• **Records shown**

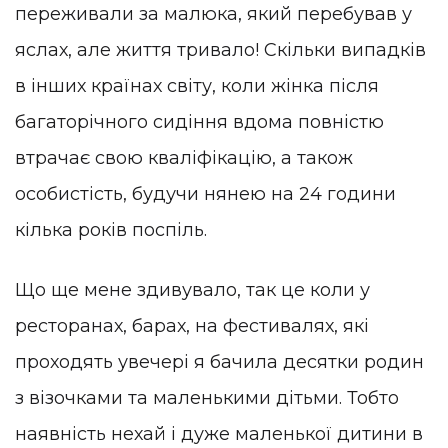
переживали за малюка, який перебував у
яслах, але життя тривало! Скільки випадків
в інших країнах світу, коли жінка після
багаторічного сидіння вдома повністю
втрачає свою кваліфікацію, а також
особистість, будучи нянею на 24 години
кілька років поспіль.
Що ще мене здивувало, так це коли у
ресторанах, барах, на фестивалях, які
проходять увечері я бачила десятки родин
з візочками та маленькими дітьми. Тобто
наявність нехай і дуже маленької дитини в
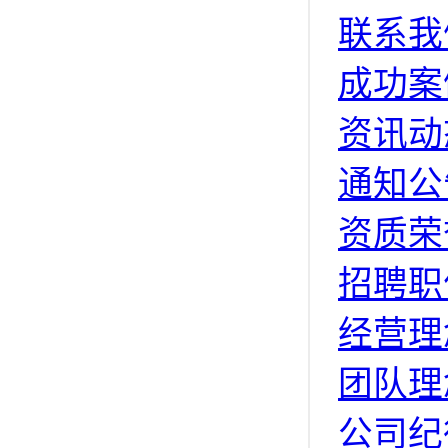
联系我
成功案
资讯动
通知公
资质荣
招聘职
经营理
团队理
公司纪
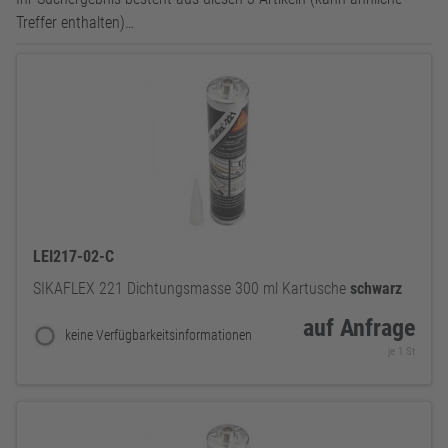
Treffer enthalten)…
LEI217-02-C
SIKAFLEX 221 Dichtungsmasse 300 ml Kartusche
schwarz
auf Anfrage
keine Verfügbarkeitsinformationen
je 1 St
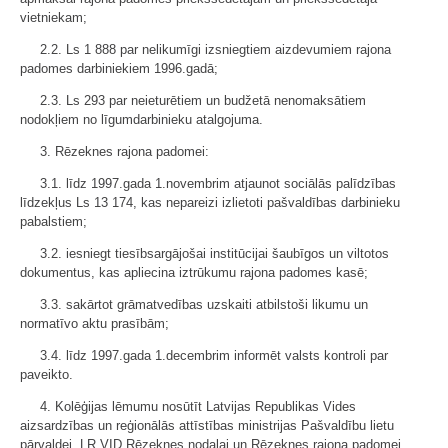
vietniekam;
2.2. Ls 1 888 par nelikumīgi izsniegtiem aizdevumiem rajona
padomes darbiniekiem 1996.gadā;
2.3. Ls 293 par neieturētiem un budžetā nenomaksātiem
nodokļiem no līgumdarbinieku atalgojuma.
3. Rēzeknes rajona padomei:
3.1. līdz 1997.gada 1.novembrim atjaunot sociālās palīdzības
līdzekļus Ls 13 174, kas nepareizi izlietoti pašvaldības darbinieku
pabalstiem;
3.2. iesniegt tiesībsargājošai institūcijai šaubīgos un viltotos
dokumentus, kas apliecina iztrūkumu rajona padomes kasē;
3.3. sakārtot grāmatvedības uzskaiti atbilstoši likumu un
normatīvo aktu prasībām;
3.4. līdz 1997.gada 1.decembrim informēt valsts kontroli par
paveikto.
4. Kolēģijas lēmumu nosūtīt Latvijas Republikas Vides
aizsardzības un reģionālās attīstības ministrijas Pašvaldību lietu
pārvaldei, LR VID Rēzeknes nodaļai un Rēzeknes rajona padomei.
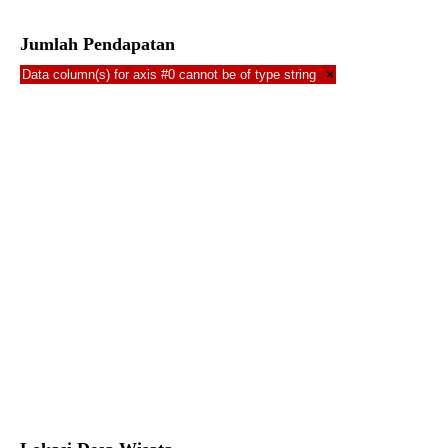
Jumlah Pendapatan
Data column(s) for axis #0 cannot be of type string
×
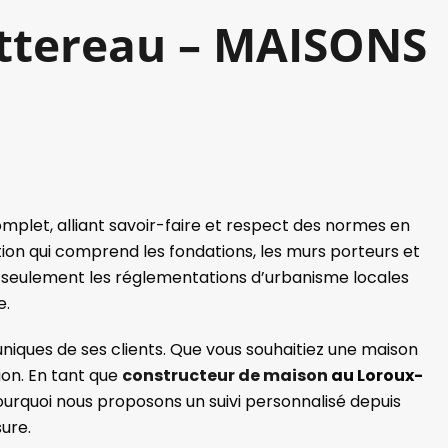
ottereau – MAISONS
mplet, alliant savoir-faire et respect des normes en
tion qui comprend les fondations, les murs porteurs et
 seulement les réglementations d’urbanisme locales
e.
niques de ses clients. Que vous souhaitiez une maison
ion. En tant que
constructeur de maison
au Loroux-
rquoi nous proposons un suivi personnalisé depuis
sure.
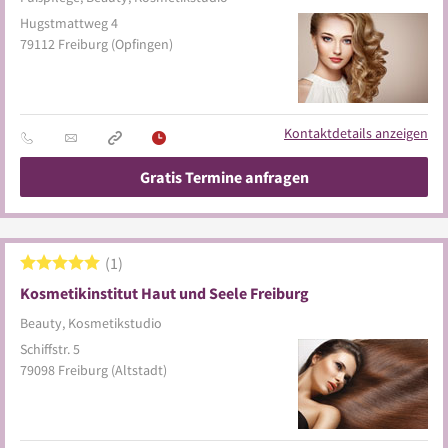
Hugstmattweg 4
79112
Freiburg
(Opfingen)
Kontaktdetails anzeigen
Gratis Termine anfragen
1
Kosmetikinstitut Haut und Seele Freiburg
Beauty, Kosmetikstudio
Schiffstr. 5
79098
Freiburg
(Altstadt)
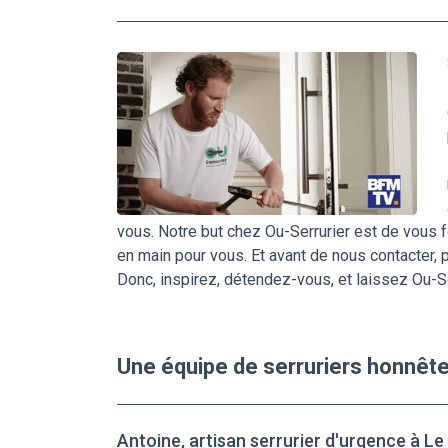
vous. Notre but chez Ou-Serrurier est de vous f
en main pour vous. Et avant de nous contacter,
Donc, inspirez, détendez-vous, et laissez Ou-Ser
Une équipe de serruriers honnêt
Antoine, artisan serrurier d'urgence à Le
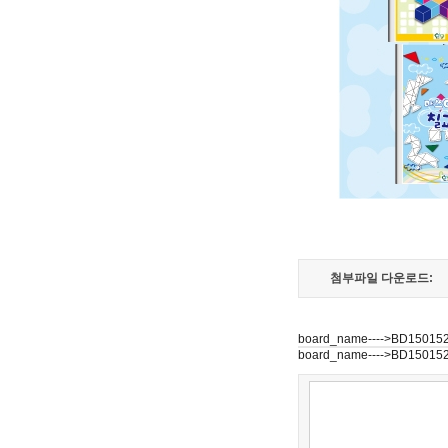
첨부파일 다운로드:
board_name---->BD15015
board_name---->BD15015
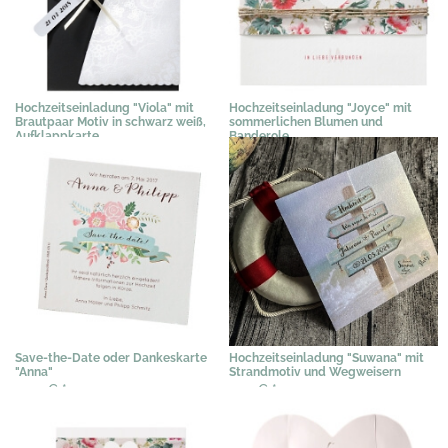
Hochzeitseinladung "Viola" mit
Hochzeitseinladung "Joyce" mit
Brautpaar Motiv in schwarz weiß,
sommerlichen Blumen und
Aufklappkarte
Banderole
3,58 €
*
3,03 €
*
Save-the-Date oder Dankeskarte
Hochzeitseinladung "Suwana" mit
"Anna"
Strandmotiv und Wegweisern
0,44 €
*
1,79 €
*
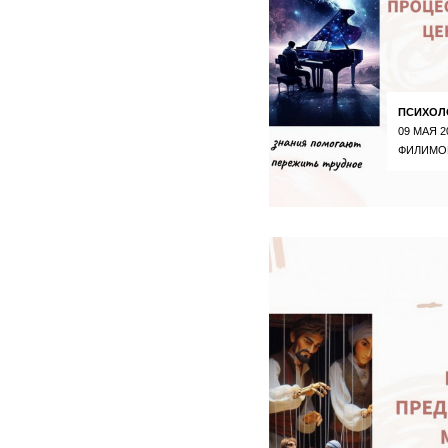
ПСИХОЛ
09 МАЯ 2
ФИЛИМО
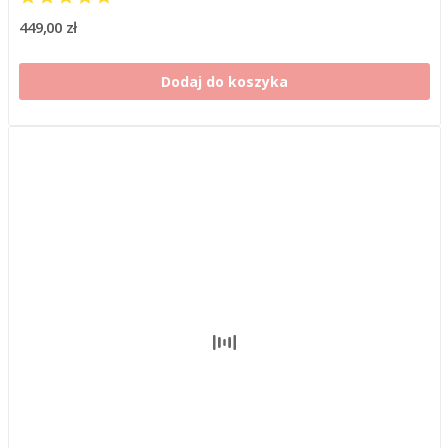
449,00 zł
Dodaj do koszyka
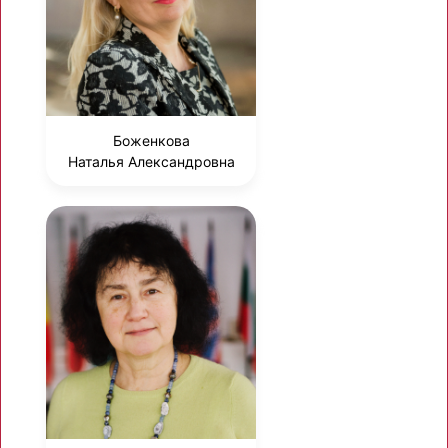
Боженкова
Наталья Александровна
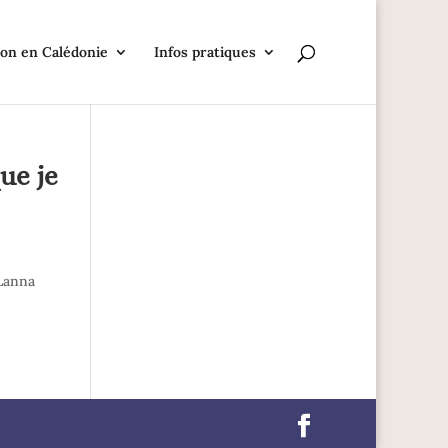
on en Calédonie
Infos pratiques
ue je
 Lanna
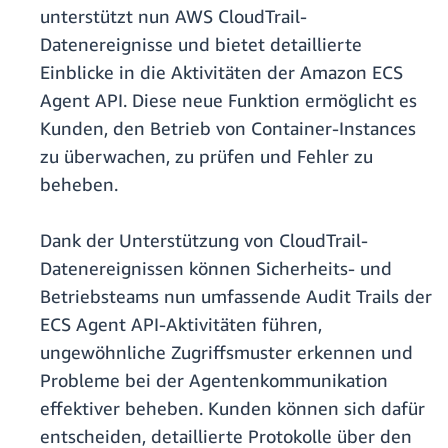
unterstützt nun AWS CloudTrail-
Datenereignisse und bietet detaillierte
Einblicke in die Aktivitäten der Amazon ECS
Agent API. Diese neue Funktion ermöglicht es
Kunden, den Betrieb von Container-Instances
zu überwachen, zu prüfen und Fehler zu
beheben.
Dank der Unterstützung von CloudTrail-
Datenereignissen können Sicherheits- und
Betriebsteams nun umfassende Audit Trails der
ECS Agent API-Aktivitäten führen,
ungewöhnliche Zugriffsmuster erkennen und
Probleme bei der Agentenkommunikation
effektiver beheben. Kunden können sich dafür
entscheiden, detaillierte Protokolle über den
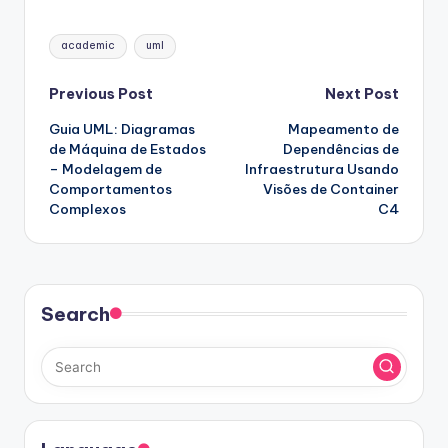
Tags:
academic
uml
Post
Previous Post
Next Post
Guia UML: Diagramas
Mapeamento de
navigation
de Máquina de Estados
Dependências de
– Modelagem de
Infraestrutura Usando
Comportamentos
Visões de Container
Complexos
C4
Search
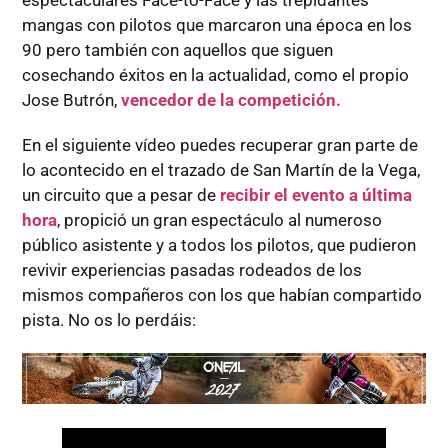
espectaculares Face-to-Face y las trepidantes
mangas con pilotos que marcaron una época en los
90 pero también con aquellos que siguen
cosechando éxitos en la actualidad, como el propio
Jose Butrón,
vencedor de la competición.
En el siguiente vídeo puedes recuperar gran parte de
lo acontecido en el trazado de San Martín de la Vega,
un circuito que a pesar de
recibir el evento a última
hora
, propició un gran espectáculo al numeroso
público asistente y a todos los pilotos, que pudieron
revivir experiencias pasadas rodeados de los
mismos compañeros con los que habían compartido
pista. No os lo perdáis:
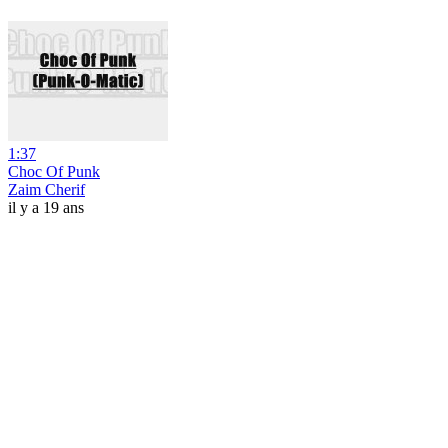
1:37
Choc Of Punk
Zaim Cherif
il y a 19 ans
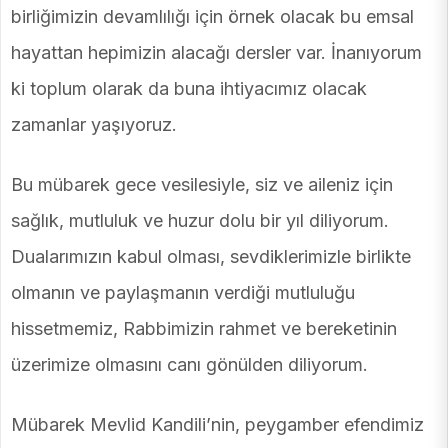
birliğimizin devamlılığı için örnek olacak bu emsal
hayattan hepimizin alacağı dersler var. İnanıyorum
ki toplum olarak da buna ihtiyacımız olacak
zamanlar yaşıyoruz.
Bu mübarek gece vesilesiyle, siz ve aileniz için
sağlık, mutluluk ve huzur dolu bir yıl diliyorum.
Dualarımızın kabul olması, sevdiklerimizle birlikte
olmanın ve paylaşmanın verdiği mutluluğu
hissetmemiz, Rabbimizin rahmet ve bereketinin
üzerimize olmasını canı gönülden diliyorum.
Mübarek Mevlid Kandili’nin, peygamber efendimiz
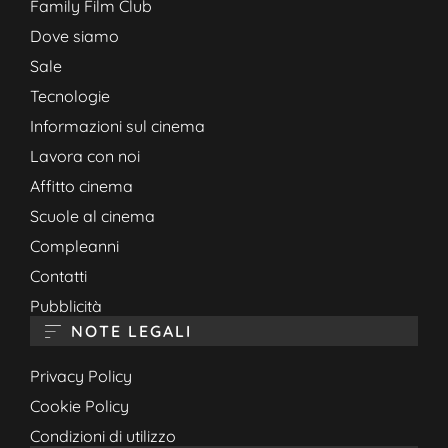
Family Film Club
Dove siamo
Sale
Tecnologie
Informazioni sul cinema
Lavora con noi
Affitto cinema
Scuole al cinema
Compleanni
Contatti
Pubblicità
NOTE LEGALI
Privacy Policy
Cookie Policy
Condizioni di utilizzo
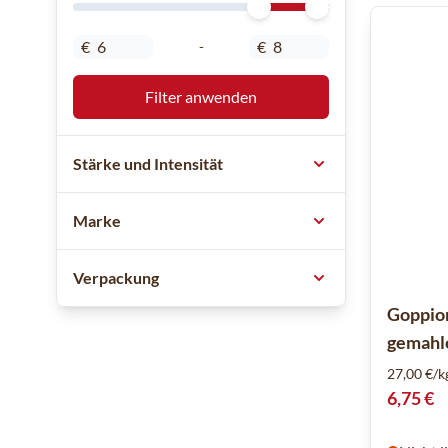
Minimal Price
Maximum Price
€
€
-
Filter anwenden
Stärke und Intensität
Marke
Verpackung
Goppion
gemahl
27,00 €/k
6,75 €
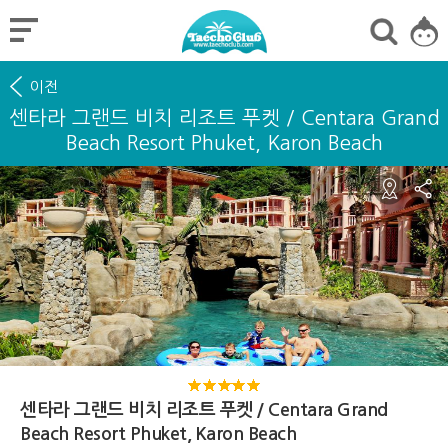
이전
센타라 그랜드 비치 리조트 푸켓 / Centara Grand
Beach Resort Phuket, Karon Beach
센타라 그랜드 비치 리조트 푸켓 / Centara Grand
Beach Resort Phuket, Karon Beach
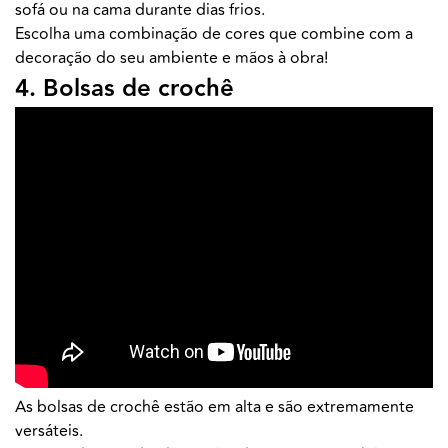
sofá ou na cama durante dias frios.
Escolha uma combinação de cores que combine com a
decoração do seu ambiente e mãos à obra!
4. Bolsas de crochê
As bolsas de crochê estão em alta e são extremamente
versáteis.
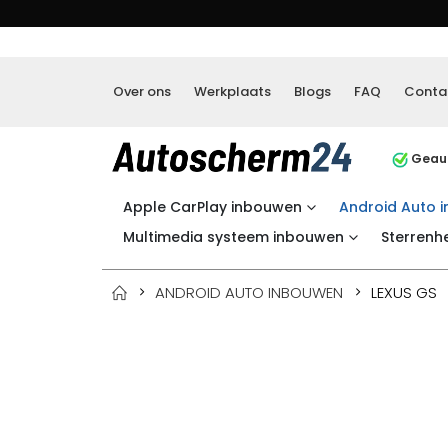
Over ons
Werkplaats
Blogs
FAQ
Conta
Geaut
Apple CarPlay inbouwen
Android Auto 
Multimedia systeem inbouwen
Sterrenh
ANDROID AUTO INBOUWEN
LEXUS GS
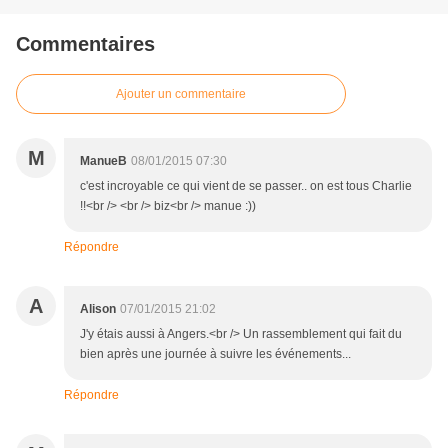
Commentaires
Ajouter un commentaire
M
ManueB
08/01/2015 07:30
c'est incroyable ce qui vient de se passer.. on est tous Charlie
!!<br /> <br /> biz<br /> manue :))
Répondre
A
Alison
07/01/2015 21:02
J'y étais aussi à Angers.<br /> Un rassemblement qui fait du
bien après une journée à suivre les événements...
Répondre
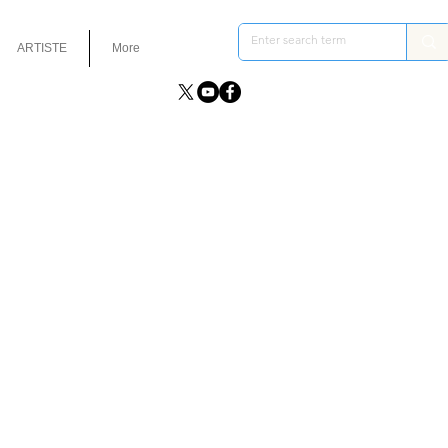
ARTISTE
More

• **What you should do**
Return the part of the records that opens with the line containing "on en Calédonie" and closes with the line containing "entscheiden, detaillierte Protokolle über den", including both of those lines. Leave the pictures out of your answer.

• **Result of the task**
on en Calédonie
Infos pratiques
ue je
 Lanna
unterstützt nun AWS CloudTrail-
Datenereignisse und bietet detaillierte
Einblicke in die Aktivitäten der Amazon ECS
Agent API. Diese neue Funktion ermöglicht es
Kunden, den Betrieb von Container-Instances
zu überwachen, zu prüfen und Fehler zu
beheben.
Dank der Unterstützung von CloudTrail-
Datenereignissen können Sicherheits- und
Betriebsteams nun umfassende Audit Trails der
ECS Agent API-Aktivitäten führen,
ungewöhnliche Zugriffsmuster erkennen und
Probleme bei der Agentenkommunikation
effektiver beheben. Kunden können sich dafür
entscheiden, detaillierte Protokolle über den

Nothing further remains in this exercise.